Re: [PATCH v2] rbd: add ioctl for rbd

[Date Prev][Date Next][Thread Prev][Thread Next][Date Index][Thread Index]

 



On 09/17/2013 07:42 AM, Alex Elder wrote:
On 09/17/2013 02:04 AM, Guangliang Zhao wrote:
When running the following commands:
     [root@ceph0 mnt]# blockdev --setro /dev/rbd2
     [root@ceph0 mnt]# blockdev --getro /dev/rbd2
     0

I think this is a good change to make, and I think what
you've done is overall fine.

I agree, and have a couple more comments.

I do see one bug though.

And despite my statement that "it's fine," I have a lot of
input and suggestions for you to consider, below.

The block setro didn't take effect, it is because
the rbd doesn't support ioctl of block driver.
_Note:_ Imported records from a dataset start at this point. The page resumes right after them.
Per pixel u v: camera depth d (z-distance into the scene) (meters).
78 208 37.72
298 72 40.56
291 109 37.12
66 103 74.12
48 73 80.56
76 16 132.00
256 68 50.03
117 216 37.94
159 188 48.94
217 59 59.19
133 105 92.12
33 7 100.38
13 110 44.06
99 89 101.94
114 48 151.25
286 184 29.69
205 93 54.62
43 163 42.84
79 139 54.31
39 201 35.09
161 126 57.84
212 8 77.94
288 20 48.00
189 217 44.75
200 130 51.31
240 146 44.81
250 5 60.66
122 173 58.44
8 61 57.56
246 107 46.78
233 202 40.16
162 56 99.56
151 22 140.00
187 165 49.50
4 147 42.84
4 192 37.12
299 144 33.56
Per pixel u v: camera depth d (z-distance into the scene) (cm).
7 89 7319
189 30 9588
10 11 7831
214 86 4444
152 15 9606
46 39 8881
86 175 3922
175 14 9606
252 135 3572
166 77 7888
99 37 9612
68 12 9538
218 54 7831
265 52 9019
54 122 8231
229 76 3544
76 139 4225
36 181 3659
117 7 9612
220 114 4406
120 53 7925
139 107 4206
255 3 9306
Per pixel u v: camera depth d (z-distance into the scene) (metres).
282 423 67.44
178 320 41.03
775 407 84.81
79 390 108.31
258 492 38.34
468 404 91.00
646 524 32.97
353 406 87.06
The results with this patch:
root@ceph-client01:~# rbd map img
root@ceph-client01:~# blockdev --getro /dev/rbd1
0
root@ceph-client01:~# cat /sys/block/rbd1/ro
0
root@ceph-client01:~# blockdev --setro /dev/rbd1
root@ceph-client01:~# blockdev --getro /dev/rbd1
1
root@ceph-client01:~# cat /sys/block/rbd1/ro
1
root@ceph-client01:~# dd if=/dev/zero of=/dev/rbd1 count=1
dd: opening `/dev/rbd1': Read-only file system`
root@ceph-client01:~# blockdev --setrw /dev/rbd1
root@ceph-client01:~# blockdev --getro /dev/rbd1
0
root@ceph-client01:~# cat /sys/block/rbd1/ro
0
root@ceph-client01:~# dd if=/dev/zero of=/dev/rbd1 count=1
1+0 records in
1+0 records out
512 bytes (512 B) copied, 0.14989 s, 3.4 kB/s

As long as you're testing...

It would be good to demonstrate that it's writable after
a setrw call (i.e., by actually writing to it).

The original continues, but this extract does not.